"This is our task: to teach them how to make a positive impact later in life"

Prof.dr. Steef van de Velde is an Erasmus alumnus – he studied econometrics – and he is now Professor of Operations Management and Technology at Rotterdam School of Management (RSM) and Dean of RSM. We spoke to him about the RSM mission statement and the similarities between Challenge Accepted and RSM’s mission.  

"It was 2016 when we started thinking about a new mission statement for RSM. The desire for a common ambition was expressed by many of us, stressing the need to revisit and update our mission statement. After a thorough process, with focus groups representative of our stakeholders such as students, alumni, corporate representatives, faculty and staff, we defined a new mission: A force for positive change in the world."

Why was it important to formulate this mission statement?
"Our previous mission was quite long and old fashioned. We wanted to tell a story, one that went beyond business. Next to this, RSM started with the ‘I WILL’-campaign in 2009. As you might know, all RSM students can formulate a personal statement, showing their drive, passion and ambition. By now we have more than 12,000 ‘I WILL’ statements. If you look at all of these, you will notice that most of these statements are self-transcendent: they are about how to contribute to society, more so than about how to contribute to your own well-being. So you could say that our RSM students already see themselves as enablers of positive change."

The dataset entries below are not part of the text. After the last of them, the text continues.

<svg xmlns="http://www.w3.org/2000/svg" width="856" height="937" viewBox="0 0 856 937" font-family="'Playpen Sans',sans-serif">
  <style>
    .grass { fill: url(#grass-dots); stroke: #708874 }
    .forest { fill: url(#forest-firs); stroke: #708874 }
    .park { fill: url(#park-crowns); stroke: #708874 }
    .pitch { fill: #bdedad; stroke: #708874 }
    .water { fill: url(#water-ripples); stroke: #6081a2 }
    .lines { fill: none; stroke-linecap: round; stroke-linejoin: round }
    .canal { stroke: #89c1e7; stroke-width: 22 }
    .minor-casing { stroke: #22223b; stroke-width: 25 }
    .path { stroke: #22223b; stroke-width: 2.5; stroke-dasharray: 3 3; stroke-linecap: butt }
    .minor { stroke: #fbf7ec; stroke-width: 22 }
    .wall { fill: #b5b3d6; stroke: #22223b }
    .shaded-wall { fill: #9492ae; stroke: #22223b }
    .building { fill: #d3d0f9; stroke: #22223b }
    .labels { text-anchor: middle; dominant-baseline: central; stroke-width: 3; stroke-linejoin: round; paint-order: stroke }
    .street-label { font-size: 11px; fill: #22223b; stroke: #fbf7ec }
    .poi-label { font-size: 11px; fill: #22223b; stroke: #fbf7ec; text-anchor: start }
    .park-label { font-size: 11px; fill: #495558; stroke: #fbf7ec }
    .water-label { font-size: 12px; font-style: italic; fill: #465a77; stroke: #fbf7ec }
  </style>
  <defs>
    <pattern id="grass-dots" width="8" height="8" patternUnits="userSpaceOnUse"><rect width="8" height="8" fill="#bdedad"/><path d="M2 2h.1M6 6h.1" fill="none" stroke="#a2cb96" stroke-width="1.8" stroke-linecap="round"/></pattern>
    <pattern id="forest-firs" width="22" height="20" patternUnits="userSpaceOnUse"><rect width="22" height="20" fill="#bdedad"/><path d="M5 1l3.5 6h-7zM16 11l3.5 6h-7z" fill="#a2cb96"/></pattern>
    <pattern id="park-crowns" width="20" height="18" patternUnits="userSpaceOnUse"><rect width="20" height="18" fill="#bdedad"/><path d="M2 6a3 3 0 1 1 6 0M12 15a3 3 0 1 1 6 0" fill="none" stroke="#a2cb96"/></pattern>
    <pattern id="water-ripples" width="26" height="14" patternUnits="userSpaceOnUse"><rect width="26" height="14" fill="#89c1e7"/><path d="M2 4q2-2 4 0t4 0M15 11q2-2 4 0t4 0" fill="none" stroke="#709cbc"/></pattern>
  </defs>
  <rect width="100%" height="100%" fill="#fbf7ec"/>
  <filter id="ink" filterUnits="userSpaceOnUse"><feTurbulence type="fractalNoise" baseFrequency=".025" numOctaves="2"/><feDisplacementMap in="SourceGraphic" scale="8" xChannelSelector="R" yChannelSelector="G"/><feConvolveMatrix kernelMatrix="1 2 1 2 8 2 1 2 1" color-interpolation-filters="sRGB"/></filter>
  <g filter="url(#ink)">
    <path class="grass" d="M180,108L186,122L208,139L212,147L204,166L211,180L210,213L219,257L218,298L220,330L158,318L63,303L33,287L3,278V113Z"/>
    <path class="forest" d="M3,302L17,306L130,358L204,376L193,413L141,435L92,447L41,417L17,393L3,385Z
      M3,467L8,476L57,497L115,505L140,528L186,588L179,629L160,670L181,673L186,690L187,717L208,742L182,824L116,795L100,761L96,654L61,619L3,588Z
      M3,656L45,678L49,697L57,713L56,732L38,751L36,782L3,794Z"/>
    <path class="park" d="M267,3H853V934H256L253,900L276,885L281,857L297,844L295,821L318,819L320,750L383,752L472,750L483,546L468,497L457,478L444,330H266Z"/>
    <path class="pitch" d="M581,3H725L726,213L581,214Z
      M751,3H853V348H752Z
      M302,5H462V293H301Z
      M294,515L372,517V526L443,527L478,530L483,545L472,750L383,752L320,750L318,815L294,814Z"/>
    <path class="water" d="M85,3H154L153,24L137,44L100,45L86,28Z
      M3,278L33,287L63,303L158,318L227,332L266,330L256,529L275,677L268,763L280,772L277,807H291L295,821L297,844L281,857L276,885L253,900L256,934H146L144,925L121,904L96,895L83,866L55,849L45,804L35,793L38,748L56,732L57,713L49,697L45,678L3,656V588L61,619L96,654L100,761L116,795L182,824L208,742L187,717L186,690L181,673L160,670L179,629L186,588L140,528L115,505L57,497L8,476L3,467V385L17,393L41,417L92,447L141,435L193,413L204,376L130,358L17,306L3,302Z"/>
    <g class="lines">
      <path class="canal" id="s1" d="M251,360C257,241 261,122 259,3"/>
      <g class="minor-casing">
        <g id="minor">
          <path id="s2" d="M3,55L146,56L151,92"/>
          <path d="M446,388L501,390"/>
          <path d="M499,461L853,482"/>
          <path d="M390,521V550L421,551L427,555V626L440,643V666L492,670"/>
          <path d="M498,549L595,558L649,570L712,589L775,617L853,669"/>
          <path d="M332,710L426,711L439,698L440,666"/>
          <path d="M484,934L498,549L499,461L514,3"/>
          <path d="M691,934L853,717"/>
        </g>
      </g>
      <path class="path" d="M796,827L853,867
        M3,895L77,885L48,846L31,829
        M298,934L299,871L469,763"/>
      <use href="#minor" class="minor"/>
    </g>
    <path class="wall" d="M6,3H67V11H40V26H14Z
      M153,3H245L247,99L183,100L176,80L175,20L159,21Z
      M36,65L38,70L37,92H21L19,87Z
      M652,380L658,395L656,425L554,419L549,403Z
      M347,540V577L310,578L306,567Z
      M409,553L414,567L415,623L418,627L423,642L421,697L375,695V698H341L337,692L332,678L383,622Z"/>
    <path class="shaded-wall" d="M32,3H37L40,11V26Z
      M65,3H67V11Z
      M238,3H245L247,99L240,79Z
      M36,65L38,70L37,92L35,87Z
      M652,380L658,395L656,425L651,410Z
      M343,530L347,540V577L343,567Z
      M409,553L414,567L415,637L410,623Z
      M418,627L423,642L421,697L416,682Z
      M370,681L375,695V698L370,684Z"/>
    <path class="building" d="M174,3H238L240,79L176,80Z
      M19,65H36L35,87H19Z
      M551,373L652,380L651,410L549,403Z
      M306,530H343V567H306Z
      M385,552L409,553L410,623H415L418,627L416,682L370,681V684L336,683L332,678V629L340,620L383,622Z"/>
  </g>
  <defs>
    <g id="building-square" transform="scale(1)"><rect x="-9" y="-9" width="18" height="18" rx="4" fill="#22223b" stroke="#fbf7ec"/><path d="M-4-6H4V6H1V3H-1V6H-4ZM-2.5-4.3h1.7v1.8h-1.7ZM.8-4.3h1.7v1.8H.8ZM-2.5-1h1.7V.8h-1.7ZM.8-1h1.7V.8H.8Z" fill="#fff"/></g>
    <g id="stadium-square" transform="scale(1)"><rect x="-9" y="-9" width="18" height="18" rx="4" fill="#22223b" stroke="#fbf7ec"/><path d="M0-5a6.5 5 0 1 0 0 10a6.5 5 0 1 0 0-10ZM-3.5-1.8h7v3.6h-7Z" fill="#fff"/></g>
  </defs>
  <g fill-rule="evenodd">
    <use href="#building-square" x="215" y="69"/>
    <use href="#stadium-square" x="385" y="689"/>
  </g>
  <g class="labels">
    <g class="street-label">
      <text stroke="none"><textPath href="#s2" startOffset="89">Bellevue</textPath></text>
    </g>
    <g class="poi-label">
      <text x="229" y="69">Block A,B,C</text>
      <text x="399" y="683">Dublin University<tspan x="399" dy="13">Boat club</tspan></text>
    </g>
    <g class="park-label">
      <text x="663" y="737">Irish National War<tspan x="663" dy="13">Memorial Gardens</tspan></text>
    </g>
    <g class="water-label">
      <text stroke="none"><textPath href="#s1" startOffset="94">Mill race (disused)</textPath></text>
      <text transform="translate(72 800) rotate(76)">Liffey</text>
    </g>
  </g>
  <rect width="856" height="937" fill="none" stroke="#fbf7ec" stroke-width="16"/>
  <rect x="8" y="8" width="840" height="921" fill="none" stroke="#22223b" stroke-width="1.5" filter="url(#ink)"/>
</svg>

And why do you think it is important to become a change-maker?
"RSM feels that business can and should play an important role to address and solve the big challenges the world is facing. As a business school, we aspire to contribute through our research, our educational programmes (by educating future and current responsible leaders), and engagement with industry and society. We encourage students to find a combination of making profit and at the same time having a positive impact on society and the planet. It might sound ambitious, but this is actually what we’ve been doing for a long time already."

Isn’t it a contradiction: making a profit and at the same time taking care of the planet? 
"It can be oppositional, but we find it important to show that it can also go well together. For example: think of the big energy transition. I believe there are big opportunities in this transition for companies, also with the potential of profit. You can see the same is happening in the world of healthcare, nutrition, technology, and so on."

And what do you do with the mission?
"I find that more and more, people are looking for a purpose: in life, in their work. Purpose goes even further than mission. We noticed a lot of students like to end up working at organisations where they can really make a difference. We deliver about three-thousand graduates each year, certainly more than two thousand of these graduates will actively enter the labour market. We would like to see them as enablers of change – whether they end up at an NGO, a government or a big company. This is our task: to teach them how to make a positive impact later in life."

Don’t you think most students would rather end up at a high position at somewhere like Unilever?
"Well, Unilever also made progress in terms of sustainability. Now we meet students who really would like to work at Shell, to be in charge of their energy transition policies. It can be a conscious choice to work at a conventional enterprise."
 

"RSM feels that business can and should play an important role to address and solve the big challenges the world is facing"

Prof.dr. Steef van de Velde


Do you recognise similarities between RSM’s mission statement and the campaign Challenge Accepted?
"Yes, for sure. Challenge Accepted and the aim to have societal impact as a university as a whole both fit really well with our mission statement. The university’s 2025 mission runs along quite parallel lines. It’s all related. It’s also a statement you can hardly be opposed to. Probably in the next couple of years a lot of universities and business schools will head in the same direction: to not only create welfare and wellbeing on an individual level but for everybody, or for as many people as possible. This is very related to the Inclusive Prosperity initiative, which we are a part of."

Do you like the multidisciplinary approach from Challenge Accepted?
"Yes, to work with a multidisciplinary approach comes naturally in our field. Moreover: business administration is eminently multidisciplinary. We work with professors of all other faculties, including philosophy. Internal collaboration is a very natural part of our job. We are also used to working together with the universities of Leiden and Delft."

Agree or disagree: ‘above all, a student of business administration wants to strike it rich’?
"For some it’s a yes. Some students might think that studying at RSM is an easy way to get rich. But if this is your only motivation, you will not succeed. You might not even be able to finish the study. They are the first to drop out."
 

More information

Challenge Accepted is a joint campaign of Erasmus University Rotterdam and Erasmus Trustfonds. It calls on all scientists, students and alumni to contribute to advancing three ambitions that help shape the future.
In Fostering Inclusive Prosperity we’ll try to find answers to questions like: how can entrepreneurship and economic activities drive sustainability and fairness? What disruptive technologies can become a force for positive change? How can financial systems become drivers for inclusive prosperity?